18)         Because I transcend the Changing and am even superior to the Changeless, therefore I am celebrated in the world and in the Veda as the Paramount Person.

 

         Part of the secret of this chapter is the dialectical structure of the universe it reveals. Spirit and nature, the unchanging and the changing, are the thesis and antithesis of this most central of all dialectical relationships. Their synthesis is the Paramount Person, the truly supreme non-condition. This shows us a subtle methodology to become one with the Supreme: by conjoining nature and spirit, or consciousness and its ground, a kind of quantum leap is made to a state transcending both. The resulting mysterious and blissful state is not describable in terms of either nature or spirit.

         In fact, the attempt to describe the indescribable is where both science and religion perennially fall short. Religion struggles to describe the transcendental Absolute in terms of spirit, while science does the same in terms of nature. Both can be expressed more or less well, but neither is able to reach beyond its own constraints. The conflicts arise when the proponents of each side falsely assert that they are privy to the whole picture. This is a perennial failing of both science and religion. Only if they can dare to admit uncertainty will a complete understanding ever be possible.

         A helpful way to treat this primary duality that should be acceptable to both camps is as the conscious and the unconscious. The unconscious is an unchanging unknown mass, which transforms into changeable and perceivable forms as bits of it are annexed by consciousness. Somehow the Absolute is revealed at the interface between the two, or better yet, by the mutual enhancement that takes place when the poles of the situation are brought together. The daydream state midway between sleeping and waking is a good example of the location of this heightened awareness, and several traditions direct the seeker into this twilight zone. Simple meditation does the same. As conscious awareness is brought to bear on the unconscious, therapeutic and educational elements from the unconscious can have an impact on the conscious, while the sublimated conscious intention simultaneously probes into the dark secrets of the unconscious, opening up new territory.

-------

### Problems to work on
**1.** Copy the commentary on the Paramount Person, starting with "Part of the" and going on through "nature or spirit.", and switch every "nature" to "matter".
**2.** Pick up the commentary on the Paramount Person after its last sentence and continue it.

-------

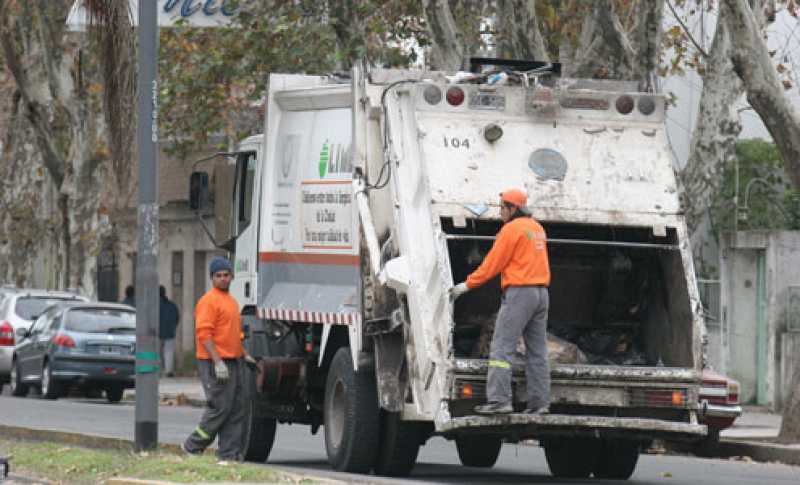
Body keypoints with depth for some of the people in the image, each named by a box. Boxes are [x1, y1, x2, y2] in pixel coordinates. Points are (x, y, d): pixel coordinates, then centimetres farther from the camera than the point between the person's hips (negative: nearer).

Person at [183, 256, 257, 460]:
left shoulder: (232, 301, 18)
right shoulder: (209, 301, -11)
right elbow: (204, 334, -18)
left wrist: (244, 355, 24)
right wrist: (218, 362, -23)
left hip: (233, 361, 9)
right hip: (215, 364, -9)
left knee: (236, 409, 6)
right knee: (219, 408, -9)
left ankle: (229, 453, 8)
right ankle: (193, 447, 2)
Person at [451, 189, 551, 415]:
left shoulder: (511, 229, -8)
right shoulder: (537, 228, 16)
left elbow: (493, 263, -7)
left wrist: (467, 285, -1)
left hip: (519, 292, -8)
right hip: (541, 293, 8)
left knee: (501, 348, -9)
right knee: (537, 351, 9)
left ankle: (499, 400, -18)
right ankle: (539, 402, 5)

-------

### Responses in order
**1.**
Part of the secret of this chapter is the dialectical structure of the universe it reveals. Spirit and matter, the unchanging and the changing, are the thesis and antithesis of this most central of all dialectical relationships. Their synthesis is the Paramount Person, the truly supreme non-condition. This shows us a subtle methodology to become one with the Supreme: by conjoining matter and spirit, or consciousness and its ground, a kind of quantum leap is made to a state transcending both. The resulting mysterious and blissful state is not describable in terms of either matter or spirit.

**2.**
         The dialectic of conscious and unconscious elements is very challenging for us to synthesize. Usually one aspect or the other dominates. Only when they are truly in balance does the quantum leap we like to describe as merger with the Absolute take place. When there is favoritism one way or the other, it fosters the exaggerated and often bizarre twists that so often pass for spirituality among the uncritical. Typically in our day consciousness dominates, with its fantasies and desires for certain predictable and desirable outcomes. The process where expectations are projected onto the screen of the unconscious and appear to manifest as if from some external source is known as self-delusion. Most religious visions, with their gods and miracles, are of this type. When the unconscious predominates, the sense of self is severely diminished, and without proper grounding the seeker may “lose their grip.” This method flirts with insanity, and is also a fairly common failing of otherwise well-meaning efforts to plumb the unknown. There is no guarantee that what comes up from the depths will be purely benign. It is quite likely to be an echo of a weird traumatic memory, which is why the conscious mind has to be kept vigilant to separate the wheat from the chaff, promoting the beneficial and de-energizing the malicious. If it abandons this role, whether through weakness or intentional suppression, some profoundly negative passions may come to rule the roost.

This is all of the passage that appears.